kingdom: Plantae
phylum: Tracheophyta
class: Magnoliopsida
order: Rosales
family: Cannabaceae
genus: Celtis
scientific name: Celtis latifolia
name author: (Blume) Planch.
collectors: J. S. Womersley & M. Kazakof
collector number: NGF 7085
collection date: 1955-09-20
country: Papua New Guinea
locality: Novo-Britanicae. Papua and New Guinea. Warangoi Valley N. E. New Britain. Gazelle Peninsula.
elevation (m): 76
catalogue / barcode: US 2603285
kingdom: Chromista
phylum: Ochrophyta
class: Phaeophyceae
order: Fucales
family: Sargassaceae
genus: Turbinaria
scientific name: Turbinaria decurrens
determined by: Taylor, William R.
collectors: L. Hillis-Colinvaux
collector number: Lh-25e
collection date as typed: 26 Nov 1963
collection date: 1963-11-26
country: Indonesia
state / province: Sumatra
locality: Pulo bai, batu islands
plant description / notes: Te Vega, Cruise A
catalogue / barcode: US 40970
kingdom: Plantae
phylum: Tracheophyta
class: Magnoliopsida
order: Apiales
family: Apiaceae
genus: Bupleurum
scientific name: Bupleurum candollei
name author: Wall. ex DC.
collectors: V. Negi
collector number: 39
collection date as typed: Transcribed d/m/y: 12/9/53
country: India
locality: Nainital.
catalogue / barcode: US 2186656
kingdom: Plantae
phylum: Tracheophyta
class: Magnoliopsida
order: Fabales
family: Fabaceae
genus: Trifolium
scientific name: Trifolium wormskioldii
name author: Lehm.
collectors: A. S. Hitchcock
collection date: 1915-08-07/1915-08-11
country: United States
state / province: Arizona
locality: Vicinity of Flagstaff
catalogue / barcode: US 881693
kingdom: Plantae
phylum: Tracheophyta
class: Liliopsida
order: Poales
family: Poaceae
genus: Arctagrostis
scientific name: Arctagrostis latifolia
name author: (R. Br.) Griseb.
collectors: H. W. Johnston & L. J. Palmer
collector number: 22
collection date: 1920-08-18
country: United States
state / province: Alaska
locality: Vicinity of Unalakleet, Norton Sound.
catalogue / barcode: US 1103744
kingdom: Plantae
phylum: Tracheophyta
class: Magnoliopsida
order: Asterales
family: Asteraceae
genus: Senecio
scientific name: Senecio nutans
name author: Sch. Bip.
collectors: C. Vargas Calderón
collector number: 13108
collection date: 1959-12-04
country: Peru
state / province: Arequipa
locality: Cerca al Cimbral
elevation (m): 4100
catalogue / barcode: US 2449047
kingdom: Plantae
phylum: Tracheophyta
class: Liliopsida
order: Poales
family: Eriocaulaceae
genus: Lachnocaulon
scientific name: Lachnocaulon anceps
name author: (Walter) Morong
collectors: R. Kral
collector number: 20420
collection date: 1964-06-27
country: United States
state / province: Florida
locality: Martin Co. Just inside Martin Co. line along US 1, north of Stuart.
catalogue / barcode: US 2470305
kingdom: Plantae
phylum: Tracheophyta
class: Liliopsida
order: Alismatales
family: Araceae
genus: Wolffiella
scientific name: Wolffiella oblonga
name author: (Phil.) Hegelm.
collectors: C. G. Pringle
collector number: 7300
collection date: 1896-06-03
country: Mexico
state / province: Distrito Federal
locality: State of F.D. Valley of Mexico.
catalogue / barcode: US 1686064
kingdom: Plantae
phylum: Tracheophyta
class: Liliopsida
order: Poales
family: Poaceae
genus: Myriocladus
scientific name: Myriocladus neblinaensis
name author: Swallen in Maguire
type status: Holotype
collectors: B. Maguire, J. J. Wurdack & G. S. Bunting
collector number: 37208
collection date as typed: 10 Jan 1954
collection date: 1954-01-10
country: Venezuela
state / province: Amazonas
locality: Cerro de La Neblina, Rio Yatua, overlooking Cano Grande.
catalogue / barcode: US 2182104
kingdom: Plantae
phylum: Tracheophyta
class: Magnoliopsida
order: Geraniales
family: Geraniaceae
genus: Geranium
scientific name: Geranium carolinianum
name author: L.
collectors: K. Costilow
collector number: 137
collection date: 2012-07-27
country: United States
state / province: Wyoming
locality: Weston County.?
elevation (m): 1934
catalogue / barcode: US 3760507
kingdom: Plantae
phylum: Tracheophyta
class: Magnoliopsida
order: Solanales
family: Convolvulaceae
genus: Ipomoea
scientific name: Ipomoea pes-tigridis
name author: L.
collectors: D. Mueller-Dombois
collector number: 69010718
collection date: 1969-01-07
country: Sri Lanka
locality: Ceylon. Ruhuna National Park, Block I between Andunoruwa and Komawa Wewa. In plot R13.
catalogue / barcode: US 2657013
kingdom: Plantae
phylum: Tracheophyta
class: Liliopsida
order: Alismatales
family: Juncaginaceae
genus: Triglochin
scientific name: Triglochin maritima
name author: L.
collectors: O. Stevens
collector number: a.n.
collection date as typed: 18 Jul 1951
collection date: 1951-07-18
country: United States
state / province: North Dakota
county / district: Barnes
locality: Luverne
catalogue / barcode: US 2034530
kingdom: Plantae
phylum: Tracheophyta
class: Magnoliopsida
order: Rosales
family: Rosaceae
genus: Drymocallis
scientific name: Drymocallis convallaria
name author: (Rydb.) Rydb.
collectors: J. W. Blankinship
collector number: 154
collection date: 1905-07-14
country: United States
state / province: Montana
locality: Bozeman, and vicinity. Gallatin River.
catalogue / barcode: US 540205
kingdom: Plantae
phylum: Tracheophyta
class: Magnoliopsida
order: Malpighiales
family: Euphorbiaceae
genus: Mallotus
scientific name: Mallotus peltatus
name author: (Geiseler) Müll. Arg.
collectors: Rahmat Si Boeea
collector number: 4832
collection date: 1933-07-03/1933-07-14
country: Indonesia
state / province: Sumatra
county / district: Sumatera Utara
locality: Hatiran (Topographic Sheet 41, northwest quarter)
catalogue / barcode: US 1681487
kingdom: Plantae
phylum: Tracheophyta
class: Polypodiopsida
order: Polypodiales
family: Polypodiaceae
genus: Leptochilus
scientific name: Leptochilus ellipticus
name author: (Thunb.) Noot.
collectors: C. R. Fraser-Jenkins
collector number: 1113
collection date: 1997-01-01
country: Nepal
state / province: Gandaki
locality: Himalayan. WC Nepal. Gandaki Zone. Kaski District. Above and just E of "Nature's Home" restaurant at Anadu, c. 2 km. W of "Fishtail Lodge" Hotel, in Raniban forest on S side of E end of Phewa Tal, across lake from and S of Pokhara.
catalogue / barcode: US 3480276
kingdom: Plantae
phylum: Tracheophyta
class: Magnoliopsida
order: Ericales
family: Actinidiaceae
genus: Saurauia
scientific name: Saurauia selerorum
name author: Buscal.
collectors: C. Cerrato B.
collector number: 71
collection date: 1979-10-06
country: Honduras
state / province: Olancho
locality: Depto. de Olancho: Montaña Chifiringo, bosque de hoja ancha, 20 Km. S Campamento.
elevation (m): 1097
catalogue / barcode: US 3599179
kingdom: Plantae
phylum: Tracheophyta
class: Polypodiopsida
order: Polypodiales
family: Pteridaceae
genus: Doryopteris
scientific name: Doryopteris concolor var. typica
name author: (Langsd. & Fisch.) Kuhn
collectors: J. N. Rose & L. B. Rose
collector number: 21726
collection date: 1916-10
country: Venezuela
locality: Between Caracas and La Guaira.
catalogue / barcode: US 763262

====

* **Requirement**: Can you copy every line of the material above word for word, without changing a single character?

* **Response**:
kingdom: Plantae
phylum: Tracheophyta
class: Magnoliopsida
order: Rosales
family: Cannabaceae
genus: Celtis
scientific name: Celtis latifolia
name author: (Blume) Planch.
collectors: J. S. Womersley & M. Kazakof
collector number: NGF 7085
collection date: 1955-09-20
country: Papua New Guinea
locality: Novo-Britanicae. Papua and New Guinea. Warangoi Valley N. E. New Britain. Gazelle Peninsula.
elevation (m): 76
catalogue / barcode: US 2603285
kingdom: Chromista
phylum: Ochrophyta
class: Phaeophyceae
order: Fucales
family: Sargassaceae
genus: Turbinaria
scientific name: Turbinaria decurrens
determined by: Taylor, William R.
collectors: L. Hillis-Colinvaux
collector number: Lh-25e
collection date as typed: 26 Nov 1963
collection date: 1963-11-26
country: Indonesia
state / province: Sumatra
locality: Pulo bai, batu islands
plant description / notes: Te Vega, Cruise A
catalogue / barcode: US 40970
kingdom: Plantae
phylum: Tracheophyta
class: Magnoliopsida
order: Apiales
family: Apiaceae
genus: Bupleurum
scientific name: Bupleurum candollei
name author: Wall. ex DC.
collectors: V. Negi
collector number: 39
collection date as typed: Transcribed d/m/y: 12/9/53
country: India
locality: Nainital.
catalogue / barcode: US 2186656
kingdom: Plantae
phylum: Tracheophyta
class: Magnoliopsida
order: Fabales
family: Fabaceae
genus: Trifolium
scientific name: Trifolium wormskioldii
name author: Lehm.
collectors: A. S. Hitchcock
collection date: 1915-08-07/1915-08-11
country: United States
state / province: Arizona
locality: Vicinity of Flagstaff
catalogue / barcode: US 881693
kingdom: Plantae
phylum: Tracheophyta
class: Liliopsida
order: Poales
family: Poaceae
genus: Arctagrostis
scientific name: Arctagrostis latifolia
name author: (R. Br.) Griseb.
collectors: H. W. Johnston & L. J. Palmer
collector number: 22
collection date: 1920-08-18
country: United States
state / province: Alaska
locality: Vicinity of Unalakleet, Norton Sound.
catalogue / barcode: US 1103744
kingdom: Plantae
phylum: Tracheophyta
class: Magnoliopsida
order: Asterales
family: Asteraceae
genus: Senecio
scientific name: Senecio nutans
name author: Sch. Bip.
collectors: C. Vargas Calderón
collector number: 13108
collection date: 1959-12-04
country: Peru
state / province: Arequipa
locality: Cerca al Cimbral
elevation (m): 4100
catalogue / barcode: US 2449047
kingdom: Plantae
phylum: Tracheophyta
class: Liliopsida
order: Poales
family: Eriocaulaceae
genus: Lachnocaulon
scientific name: Lachnocaulon anceps
name author: (Walter) Morong
collectors: R. Kral
collector number: 20420
collection date: 1964-06-27
country: United States
state / province: Florida
locality: Martin Co. Just inside Martin Co. line along US 1, north of Stuart.
catalogue / barcode: US 2470305
kingdom: Plantae
phylum: Tracheophyta
class: Liliopsida
order: Alismatales
family: Araceae
genus: Wolffiella
scientific name: Wolffiella oblonga
name author: (Phil.) Hegelm.
collectors: C. G. Pringle
collector number: 7300
collection date: 1896-06-03
country: Mexico
state / province: Distrito Federal
locality: State of F.D. Valley of Mexico.
catalogue / barcode: US 1686064
kingdom: Plantae
phylum: Tracheophyta
class: Liliopsida
order: Poales
family: Poaceae
genus: Myriocladus
scientific name: Myriocladus neblinaensis
name author: Swallen in Maguire
type status: Holotype
collectors: B. Maguire, J. J. Wurdack & G. S. Bunting
collector number: 37208
collection date as typed: 10 Jan 1954
collection date: 1954-01-10
country: Venezuela
state / province: Amazonas
locality: Cerro de La Neblina, Rio Yatua, overlooking Cano Grande.
catalogue / barcode: US 2182104
kingdom: Plantae
phylum: Tracheophyta
class: Magnoliopsida
order: Geraniales
family: Geraniaceae
genus: Geranium
scientific name: Geranium carolinianum
name author: L.
collectors: K. Costilow
collector number: 137
collection date: 2012-07-27
country: United States
state / province: Wyoming
locality: Weston County.?
elevation (m): 1934
catalogue / barcode: US 3760507
kingdom: Plantae
phylum: Tracheophyta
class: Magnoliopsida
order: Solanales
family: Convolvulaceae
genus: Ipomoea
scientific name: Ipomoea pes-tigridis
name author: L.
collectors: D. Mueller-Dombois
collector number: 69010718
collection date: 1969-01-07
country: Sri Lanka
locality: Ceylon. Ruhuna National Park, Block I between Andunoruwa and Komawa Wewa. In plot R13.
catalogue / barcode: US 2657013
kingdom: Plantae
phylum: Tracheophyta
class: Liliopsida
order: Alismatales
family: Juncaginaceae
genus: Triglochin
scientific name: Triglochin maritima
name author: L.
collectors: O. Stevens
collector number: a.n.
collection date as typed: 18 Jul 1951
collection date: 1951-07-18
country: United States
state / province: North Dakota
county / district: Barnes
locality: Luverne
catalogue / barcode: US 2034530
kingdom: Plantae
phylum: Tracheophyta
class: Magnoliopsida
order: Rosales
family: Rosaceae
genus: Drymocallis
scientific name: Drymocallis convallaria
name author: (Rydb.) Rydb.
collectors: J. W. Blankinship
collector number: 154
collection date: 1905-07-14
country: United States
state / province: Montana
locality: Bozeman, and vicinity. Gallatin River.
catalogue / barcode: US 540205
kingdom: Plantae
phylum: Tracheophyta
class: Magnoliopsida
order: Malpighiales
family: Euphorbiaceae
genus: Mallotus
scientific name: Mallotus peltatus
name author: (Geiseler) Müll. Arg.
collectors: Rahmat Si Boeea
collector number: 4832
collection date: 1933-07-03/1933-07-14
country: Indonesia
state / province: Sumatra
county / district: Sumatera Utara
locality: Hatiran (Topographic Sheet 41, northwest quarter)
catalogue / barcode: US 1681487
kingdom: Plantae
phylum: Tracheophyta
class: Polypodiopsida
order: Polypodiales
family: Polypodiaceae
genus: Leptochilus
scientific name: Leptochilus ellipticus
name author: (Thunb.) Noot.
collectors: C. R. Fraser-Jenkins
collector number: 1113
collection date: 1997-01-01
country: Nepal
state / province: Gandaki
locality: Himalayan. WC Nepal. Gandaki Zone. Kaski District. Above and just E of "Nature's Home" restaurant at Anadu, c. 2 km. W of "Fishtail Lodge" Hotel, in Raniban forest on S side of E end of Phewa Tal, across lake from and S of Pokhara.
catalogue / barcode: US 3480276
kingdom: Plantae
phylum: Tracheophyta
class: Magnoliopsida
order: Ericales
family: Actinidiaceae
genus: Saurauia
scientific name: Saurauia selerorum
name author: Buscal.
collectors: C. Cerrato B.
collector number: 71
collection date: 1979-10-06
country: Honduras
state / province: Olancho
locality: Depto. de Olancho: Montaña Chifiringo, bosque de hoja ancha, 20 Km. S Campamento.
elevation (m): 1097
catalogue / barcode: US 3599179
kingdom: Plantae
phylum: Tracheophyta
class: Polypodiopsida
order: Polypodiales
family: Pteridaceae
genus: Doryopteris
scientific name: Doryopteris concolor var. typica
name author: (Langsd. & Fisch.) Kuhn
collectors: J. N. Rose & L. B. Rose
collector number: 21726
collection date: 1916-10
country: Venezuela
locality: Between Caracas and La Guaira.
catalogue / barcode: US 763262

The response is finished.